= SUPPLIED PASSAGE =
<<<<

Chapter 21: Production Tuning Checklist
Purpose
This is a quick-reference card for every sysctl and kernel parameter that melisai collects, analyzes, and recommends. Each item includes the parameter, its kernel default, the recommended production value, when to change it, and which melisai metric triggers the recommendation.
All sysctl changes are temporary by default. To persist across reboot, write them to /etc/sysctl.d/99-melisai.conf and run sysctl -p /etc/sysctl.d/99-melisai.conf.
CPU Scheduler
| Parameter | Default | Recommended | When to Change | melisai Metric |
|---|---|---|---|---|
kernel.sched_latency_ns |
24000000 (24ms) | 6000000 (6ms) | Interactive/latency-sensitive workloads; when runqlat_p99 is high |
runqlat_p99 |
kernel.sched_min_granularity_ns |
3000000 (3ms) | 750000 (0.75ms) | Same as above; smaller granularity = fairer scheduling on busy CPUs | runqlat_p99 |
kernel.sched_numa_balancing |
0 | 1 | Multi-NUMA systems where processes migrate across nodes; reduces remote memory access | cpu_utilization, load imbalance across NUMA nodes |
Notes:
- sched_latency_ns controls how long the scheduler waits before preempting a task. Lower values improve responsiveness but increase context-switch overhead.
- sched_min_granularity_ns sets the minimum time slice. Setting it too low on throughput workloads wastes CPU on scheduling.
- sched_numa_balancing enables automatic page migration to the NUMA node where the accessing thread runs. Leave at 0 on single-socket machines.
Memory Management
| Parameter | Default | Recommended | When to Change | melisai Metric |
|---|---|---|---|---|
vm.swappiness |
60 | 10 (databases), 30 (general prod) | When swap is being used and latency matters; databases should almost never swap | swap_usage |
vm.dirty_ratio |
20 | 10 | When write stalls are observed; high dirty ratio means large writeback bursts | memory_utilization, dirty page analysis |
vm.dirty_background_ratio |
10 | 5 | Ensures background writeback starts sooner, preventing dirty page accumulation | memory_utilization |
vm.overcommit_memory |
0 (heuristic) | 2 (strict) | Production databases (PostgreSQL, Redis) where OOM kills are unacceptable | memory_utilization |
vm.min_free_kbytes |
varies (~67MB) | 131072 (128MB) | Systems with >16GB RAM; prevents direct reclaim stalls under burst allocation | memory_utilization |
vm.watermark_scale_factor |
10 | 200 | When direct reclaim events are detected; widens the gap between free page watermarks | memory_psi_pressure |
vm.dirty_expire_centisecs |
3000 (30s) | 1500 (15s) | Reduce how long dirty pages linger before being eligible for writeback | memory_utilization |
vm.dirty_writeback_centisecs |
500 (5s) | 300 (3s) | How often the flusher thread wakes up; shorter = smoother I/O, slightly more overhead | memory_utilization |
vm.zone_reclaim_mode |
0 | 0 (default) or 1 (NUMA-local) | Set to 1 only if your workload strictly requires NUMA-local allocation and can tolerate reclaim stalls; 0 is correct for most workloads | memory_psi_pressure |
Transparent Huge Pages (THP)

>>>>

= ENTRIES SUPPLIED =

<<<<

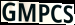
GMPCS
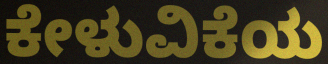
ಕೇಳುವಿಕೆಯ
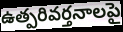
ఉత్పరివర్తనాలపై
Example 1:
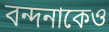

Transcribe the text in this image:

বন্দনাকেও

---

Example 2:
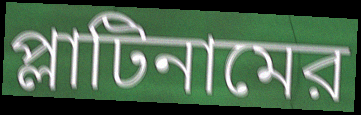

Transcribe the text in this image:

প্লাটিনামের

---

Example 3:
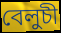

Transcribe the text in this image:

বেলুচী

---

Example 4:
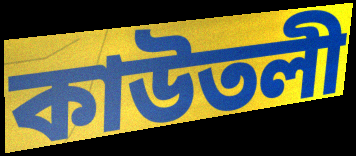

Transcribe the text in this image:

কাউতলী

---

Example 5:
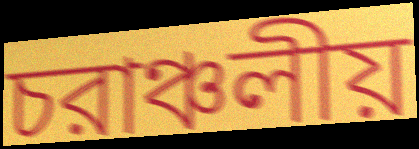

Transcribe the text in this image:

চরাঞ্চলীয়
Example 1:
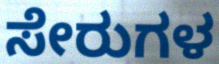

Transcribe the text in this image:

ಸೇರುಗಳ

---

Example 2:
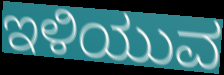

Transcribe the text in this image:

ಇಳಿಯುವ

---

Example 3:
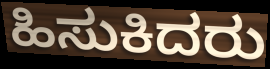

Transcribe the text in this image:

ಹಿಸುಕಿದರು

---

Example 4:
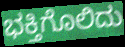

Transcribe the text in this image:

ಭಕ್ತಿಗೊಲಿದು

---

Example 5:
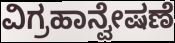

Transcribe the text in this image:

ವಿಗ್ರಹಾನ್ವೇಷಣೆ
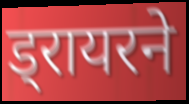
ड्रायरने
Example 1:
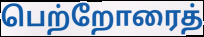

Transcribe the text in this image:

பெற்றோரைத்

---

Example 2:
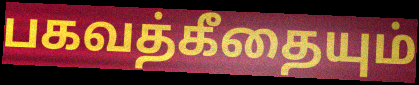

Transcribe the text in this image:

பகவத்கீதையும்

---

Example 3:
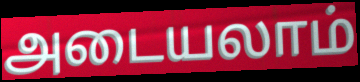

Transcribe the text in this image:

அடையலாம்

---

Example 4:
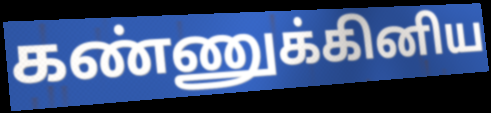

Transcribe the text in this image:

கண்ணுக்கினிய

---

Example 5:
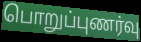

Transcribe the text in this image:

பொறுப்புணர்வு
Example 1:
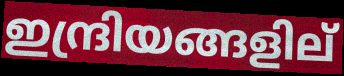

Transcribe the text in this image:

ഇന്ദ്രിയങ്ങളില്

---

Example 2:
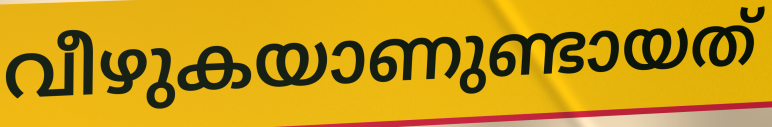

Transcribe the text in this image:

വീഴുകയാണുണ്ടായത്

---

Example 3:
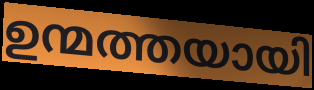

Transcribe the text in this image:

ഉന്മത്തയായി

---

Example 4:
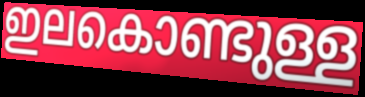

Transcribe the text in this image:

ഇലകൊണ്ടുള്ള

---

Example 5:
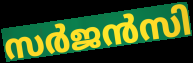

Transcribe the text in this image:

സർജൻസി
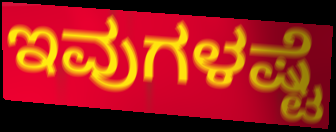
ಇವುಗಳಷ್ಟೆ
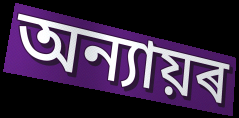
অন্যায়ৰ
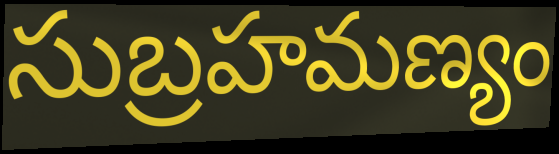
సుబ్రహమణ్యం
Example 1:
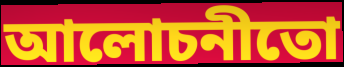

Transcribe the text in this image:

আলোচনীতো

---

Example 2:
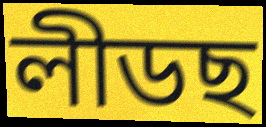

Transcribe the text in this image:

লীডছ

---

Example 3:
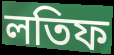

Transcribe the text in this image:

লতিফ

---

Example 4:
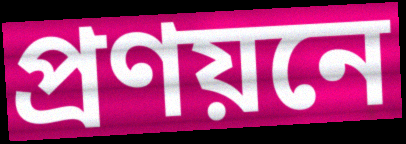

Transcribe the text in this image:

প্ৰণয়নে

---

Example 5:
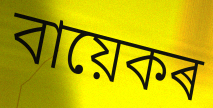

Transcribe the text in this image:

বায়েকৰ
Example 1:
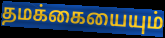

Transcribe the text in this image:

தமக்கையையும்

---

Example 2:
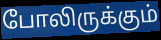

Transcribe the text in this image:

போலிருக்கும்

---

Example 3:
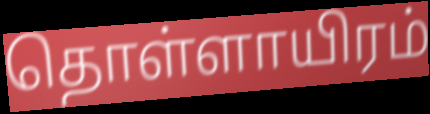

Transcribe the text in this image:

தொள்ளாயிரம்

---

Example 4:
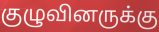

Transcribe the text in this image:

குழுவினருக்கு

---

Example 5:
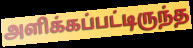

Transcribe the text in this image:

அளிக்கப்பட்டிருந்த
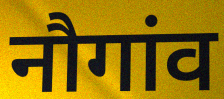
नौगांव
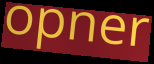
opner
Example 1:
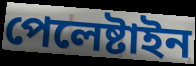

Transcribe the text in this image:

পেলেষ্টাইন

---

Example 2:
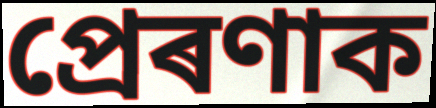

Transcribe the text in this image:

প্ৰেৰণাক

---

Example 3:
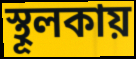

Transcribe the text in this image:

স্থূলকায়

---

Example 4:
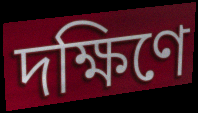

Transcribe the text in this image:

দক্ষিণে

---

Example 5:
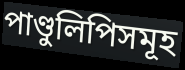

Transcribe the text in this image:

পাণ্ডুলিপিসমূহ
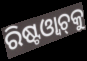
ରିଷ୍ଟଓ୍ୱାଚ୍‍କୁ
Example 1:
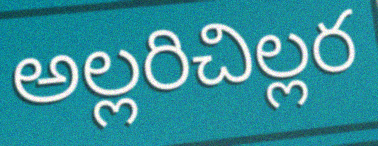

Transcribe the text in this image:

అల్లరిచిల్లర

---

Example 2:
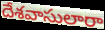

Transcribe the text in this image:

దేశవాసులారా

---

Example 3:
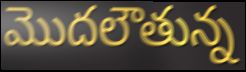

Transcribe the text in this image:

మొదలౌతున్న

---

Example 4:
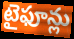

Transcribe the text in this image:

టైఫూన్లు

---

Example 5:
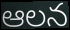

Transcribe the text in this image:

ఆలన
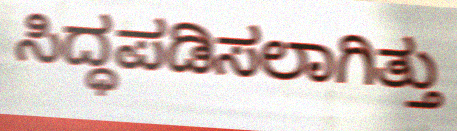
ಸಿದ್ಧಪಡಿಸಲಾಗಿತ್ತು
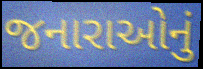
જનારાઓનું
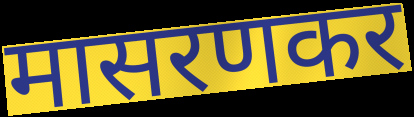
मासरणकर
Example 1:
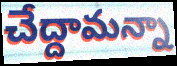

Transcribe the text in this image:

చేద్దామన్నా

>>>>

= SET OF TASKS =
1. Translate this sentence from the production tuning checklist into Spanish: "Lower values improve responsiveness but increase context-switch overhead."
2. Duplicate a stretch of the production tuning checklist. Begin at the words "CPU Scheduler" and stop after "CPU on scheduling.".

= SOLUTIONS TO THE PROBLEMS =
1. Los valores más bajos mejoran la capacidad de respuesta, pero aumentan la sobrecarga por cambios de contexto.

2.
CPU Scheduler
| Parameter | Default | Recommended | When to Change | melisai Metric |
|---|---|---|---|---|
kernel.sched_latency_ns |
24000000 (24ms) | 6000000 (6ms) | Interactive/latency-sensitive workloads; when runqlat_p99 is high |
runqlat_p99 |
kernel.sched_min_granularity_ns |
3000000 (3ms) | 750000 (0.75ms) | Same as above; smaller granularity = fairer scheduling on busy CPUs | runqlat_p99 |
kernel.sched_numa_balancing |
0 | 1 | Multi-NUMA systems where processes migrate across nodes; reduces remote memory access | cpu_utilization, load imbalance across NUMA nodes |
Notes:
- sched_latency_ns controls how long the scheduler waits before preempting a task. Lower values improve responsiveness but increase context-switch overhead.
- sched_min_granularity_ns sets the minimum time slice. Setting it too low on throughput workloads wastes CPU on scheduling.